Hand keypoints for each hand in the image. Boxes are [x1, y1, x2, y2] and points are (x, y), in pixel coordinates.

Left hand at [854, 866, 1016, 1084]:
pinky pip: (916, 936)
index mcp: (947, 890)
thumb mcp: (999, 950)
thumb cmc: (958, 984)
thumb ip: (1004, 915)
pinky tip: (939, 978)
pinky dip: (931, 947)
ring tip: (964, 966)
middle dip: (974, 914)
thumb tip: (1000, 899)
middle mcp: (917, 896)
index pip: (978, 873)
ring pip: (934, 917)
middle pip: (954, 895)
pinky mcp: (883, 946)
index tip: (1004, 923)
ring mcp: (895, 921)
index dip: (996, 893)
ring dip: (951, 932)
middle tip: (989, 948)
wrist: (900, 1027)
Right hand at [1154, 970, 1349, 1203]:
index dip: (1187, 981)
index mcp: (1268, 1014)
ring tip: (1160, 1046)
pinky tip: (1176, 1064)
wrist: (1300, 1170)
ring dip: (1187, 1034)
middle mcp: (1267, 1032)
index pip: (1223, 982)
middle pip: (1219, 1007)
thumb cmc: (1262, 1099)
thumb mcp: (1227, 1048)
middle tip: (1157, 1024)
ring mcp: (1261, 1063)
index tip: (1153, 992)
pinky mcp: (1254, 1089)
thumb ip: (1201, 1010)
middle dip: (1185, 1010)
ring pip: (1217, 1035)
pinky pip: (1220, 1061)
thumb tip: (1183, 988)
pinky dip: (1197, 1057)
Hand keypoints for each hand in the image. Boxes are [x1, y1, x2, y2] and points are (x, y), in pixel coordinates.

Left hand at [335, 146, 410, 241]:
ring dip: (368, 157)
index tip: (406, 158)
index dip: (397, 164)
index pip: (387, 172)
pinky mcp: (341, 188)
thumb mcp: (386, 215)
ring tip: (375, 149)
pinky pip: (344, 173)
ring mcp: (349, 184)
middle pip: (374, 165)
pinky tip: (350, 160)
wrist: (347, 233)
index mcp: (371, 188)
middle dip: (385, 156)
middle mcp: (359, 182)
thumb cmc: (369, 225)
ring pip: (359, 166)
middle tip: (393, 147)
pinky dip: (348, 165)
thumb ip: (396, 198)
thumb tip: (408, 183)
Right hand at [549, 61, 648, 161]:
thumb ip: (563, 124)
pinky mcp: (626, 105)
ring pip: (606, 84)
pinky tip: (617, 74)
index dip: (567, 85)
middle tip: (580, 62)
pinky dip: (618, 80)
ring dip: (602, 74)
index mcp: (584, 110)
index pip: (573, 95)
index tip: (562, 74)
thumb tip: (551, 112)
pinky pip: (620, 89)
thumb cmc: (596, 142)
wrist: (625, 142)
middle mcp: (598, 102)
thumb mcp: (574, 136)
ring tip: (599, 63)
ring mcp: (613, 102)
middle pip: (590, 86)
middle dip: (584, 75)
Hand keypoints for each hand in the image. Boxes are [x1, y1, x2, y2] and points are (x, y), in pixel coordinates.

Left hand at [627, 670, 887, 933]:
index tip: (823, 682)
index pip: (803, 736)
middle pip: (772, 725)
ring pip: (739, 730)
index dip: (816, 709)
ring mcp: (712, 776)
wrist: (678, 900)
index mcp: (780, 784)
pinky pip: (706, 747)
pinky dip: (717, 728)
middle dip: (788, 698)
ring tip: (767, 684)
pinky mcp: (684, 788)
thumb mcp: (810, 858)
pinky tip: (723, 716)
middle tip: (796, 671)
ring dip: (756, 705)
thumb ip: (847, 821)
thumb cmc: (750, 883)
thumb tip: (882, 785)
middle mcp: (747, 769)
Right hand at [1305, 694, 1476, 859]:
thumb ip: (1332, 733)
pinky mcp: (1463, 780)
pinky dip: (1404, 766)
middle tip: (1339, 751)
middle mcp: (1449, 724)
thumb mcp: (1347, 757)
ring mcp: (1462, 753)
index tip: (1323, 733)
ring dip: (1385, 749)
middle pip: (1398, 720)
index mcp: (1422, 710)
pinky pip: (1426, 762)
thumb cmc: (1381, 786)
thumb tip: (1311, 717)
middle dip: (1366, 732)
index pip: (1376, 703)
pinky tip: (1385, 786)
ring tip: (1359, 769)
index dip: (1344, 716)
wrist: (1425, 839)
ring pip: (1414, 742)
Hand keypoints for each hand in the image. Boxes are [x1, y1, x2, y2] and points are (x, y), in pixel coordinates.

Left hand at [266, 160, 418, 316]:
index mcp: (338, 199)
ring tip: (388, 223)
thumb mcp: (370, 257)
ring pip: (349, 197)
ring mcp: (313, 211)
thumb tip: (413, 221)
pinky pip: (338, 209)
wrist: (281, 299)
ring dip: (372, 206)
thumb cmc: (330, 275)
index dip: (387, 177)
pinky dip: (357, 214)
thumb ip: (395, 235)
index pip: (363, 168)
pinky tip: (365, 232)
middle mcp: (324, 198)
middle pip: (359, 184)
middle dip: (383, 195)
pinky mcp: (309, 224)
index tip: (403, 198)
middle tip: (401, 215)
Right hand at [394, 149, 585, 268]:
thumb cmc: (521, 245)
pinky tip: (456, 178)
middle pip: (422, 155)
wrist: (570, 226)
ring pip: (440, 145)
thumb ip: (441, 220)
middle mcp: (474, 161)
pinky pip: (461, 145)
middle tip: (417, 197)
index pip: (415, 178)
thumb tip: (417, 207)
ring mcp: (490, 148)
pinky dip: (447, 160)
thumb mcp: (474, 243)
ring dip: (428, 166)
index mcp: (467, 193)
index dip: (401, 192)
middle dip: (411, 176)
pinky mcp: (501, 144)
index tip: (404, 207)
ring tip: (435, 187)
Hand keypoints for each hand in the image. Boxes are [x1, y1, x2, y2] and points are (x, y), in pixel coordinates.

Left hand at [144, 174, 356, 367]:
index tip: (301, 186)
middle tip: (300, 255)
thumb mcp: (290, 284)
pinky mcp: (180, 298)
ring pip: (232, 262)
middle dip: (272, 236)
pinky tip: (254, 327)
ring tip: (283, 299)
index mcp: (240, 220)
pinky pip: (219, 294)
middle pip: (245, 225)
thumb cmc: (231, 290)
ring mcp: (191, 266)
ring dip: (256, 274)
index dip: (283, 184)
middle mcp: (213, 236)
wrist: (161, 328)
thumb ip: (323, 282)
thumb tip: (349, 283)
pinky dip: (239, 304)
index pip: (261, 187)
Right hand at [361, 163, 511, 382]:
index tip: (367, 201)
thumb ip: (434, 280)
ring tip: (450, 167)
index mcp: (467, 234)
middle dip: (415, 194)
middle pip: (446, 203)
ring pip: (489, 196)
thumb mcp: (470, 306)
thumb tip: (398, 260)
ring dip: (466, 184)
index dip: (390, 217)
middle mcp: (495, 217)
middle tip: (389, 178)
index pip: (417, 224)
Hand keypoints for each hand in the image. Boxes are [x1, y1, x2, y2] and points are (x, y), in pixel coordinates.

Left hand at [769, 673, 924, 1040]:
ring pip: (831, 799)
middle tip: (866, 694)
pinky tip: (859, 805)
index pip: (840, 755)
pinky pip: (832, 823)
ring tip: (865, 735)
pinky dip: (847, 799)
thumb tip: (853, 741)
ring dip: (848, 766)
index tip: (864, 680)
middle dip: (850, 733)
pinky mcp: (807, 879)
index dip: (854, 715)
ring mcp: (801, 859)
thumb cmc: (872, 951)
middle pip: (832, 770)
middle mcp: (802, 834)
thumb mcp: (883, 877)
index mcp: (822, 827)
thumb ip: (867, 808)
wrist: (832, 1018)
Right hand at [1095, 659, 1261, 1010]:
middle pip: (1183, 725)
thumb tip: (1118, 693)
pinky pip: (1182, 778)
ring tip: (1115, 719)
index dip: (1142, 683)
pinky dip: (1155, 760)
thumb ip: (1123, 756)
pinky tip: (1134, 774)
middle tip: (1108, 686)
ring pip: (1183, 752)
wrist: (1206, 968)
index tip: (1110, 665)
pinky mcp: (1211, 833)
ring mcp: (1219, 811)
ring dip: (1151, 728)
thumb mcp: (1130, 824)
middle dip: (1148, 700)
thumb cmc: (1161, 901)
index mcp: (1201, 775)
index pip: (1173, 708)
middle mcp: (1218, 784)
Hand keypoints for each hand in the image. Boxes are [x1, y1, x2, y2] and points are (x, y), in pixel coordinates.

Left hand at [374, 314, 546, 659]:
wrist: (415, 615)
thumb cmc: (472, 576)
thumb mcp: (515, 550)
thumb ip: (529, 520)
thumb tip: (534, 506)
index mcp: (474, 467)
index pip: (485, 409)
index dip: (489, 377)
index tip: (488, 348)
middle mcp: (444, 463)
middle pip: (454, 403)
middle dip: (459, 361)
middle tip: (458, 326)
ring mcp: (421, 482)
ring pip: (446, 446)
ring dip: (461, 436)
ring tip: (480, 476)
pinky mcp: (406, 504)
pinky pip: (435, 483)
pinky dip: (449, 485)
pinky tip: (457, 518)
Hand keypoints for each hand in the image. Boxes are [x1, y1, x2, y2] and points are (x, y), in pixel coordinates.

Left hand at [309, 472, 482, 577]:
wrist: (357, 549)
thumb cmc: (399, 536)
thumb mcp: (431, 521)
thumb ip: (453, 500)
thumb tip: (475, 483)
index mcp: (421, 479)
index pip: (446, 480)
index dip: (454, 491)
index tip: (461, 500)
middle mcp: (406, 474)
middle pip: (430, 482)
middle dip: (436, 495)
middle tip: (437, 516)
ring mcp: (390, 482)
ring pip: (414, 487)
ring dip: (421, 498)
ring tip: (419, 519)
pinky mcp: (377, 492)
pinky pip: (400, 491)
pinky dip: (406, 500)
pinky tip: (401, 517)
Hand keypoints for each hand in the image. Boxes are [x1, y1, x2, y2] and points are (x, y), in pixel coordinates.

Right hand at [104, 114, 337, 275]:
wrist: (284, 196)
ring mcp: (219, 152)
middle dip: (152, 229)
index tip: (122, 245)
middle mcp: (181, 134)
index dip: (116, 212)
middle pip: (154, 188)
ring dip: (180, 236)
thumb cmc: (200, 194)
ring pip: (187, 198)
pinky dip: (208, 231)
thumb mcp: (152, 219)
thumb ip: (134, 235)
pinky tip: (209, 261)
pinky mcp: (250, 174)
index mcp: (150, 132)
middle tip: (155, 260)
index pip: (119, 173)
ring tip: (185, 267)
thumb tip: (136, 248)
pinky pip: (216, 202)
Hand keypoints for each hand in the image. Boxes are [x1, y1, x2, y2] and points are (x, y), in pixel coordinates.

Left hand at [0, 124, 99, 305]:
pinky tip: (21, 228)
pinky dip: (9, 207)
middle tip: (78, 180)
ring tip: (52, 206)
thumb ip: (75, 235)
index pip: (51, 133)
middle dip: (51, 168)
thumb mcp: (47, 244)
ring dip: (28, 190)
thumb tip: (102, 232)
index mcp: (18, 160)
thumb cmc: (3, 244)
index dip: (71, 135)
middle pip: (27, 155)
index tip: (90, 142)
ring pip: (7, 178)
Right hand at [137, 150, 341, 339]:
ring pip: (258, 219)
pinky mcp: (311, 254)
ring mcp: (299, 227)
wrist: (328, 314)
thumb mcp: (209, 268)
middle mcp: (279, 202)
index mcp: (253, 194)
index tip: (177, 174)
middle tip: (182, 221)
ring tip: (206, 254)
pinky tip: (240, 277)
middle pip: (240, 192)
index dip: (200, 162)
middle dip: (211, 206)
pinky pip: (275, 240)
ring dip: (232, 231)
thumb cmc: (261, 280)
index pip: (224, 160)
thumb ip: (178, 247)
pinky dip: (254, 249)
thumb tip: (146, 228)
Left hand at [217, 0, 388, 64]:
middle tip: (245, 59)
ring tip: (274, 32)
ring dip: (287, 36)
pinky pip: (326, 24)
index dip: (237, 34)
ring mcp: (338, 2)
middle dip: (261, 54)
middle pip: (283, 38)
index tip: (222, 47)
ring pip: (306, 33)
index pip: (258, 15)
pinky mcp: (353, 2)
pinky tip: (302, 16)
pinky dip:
-.-.-
*Assignment*
Each line in the entries above that includes the word "Right" counts once; state the total and nothing else.

*Solution for this exercise*
8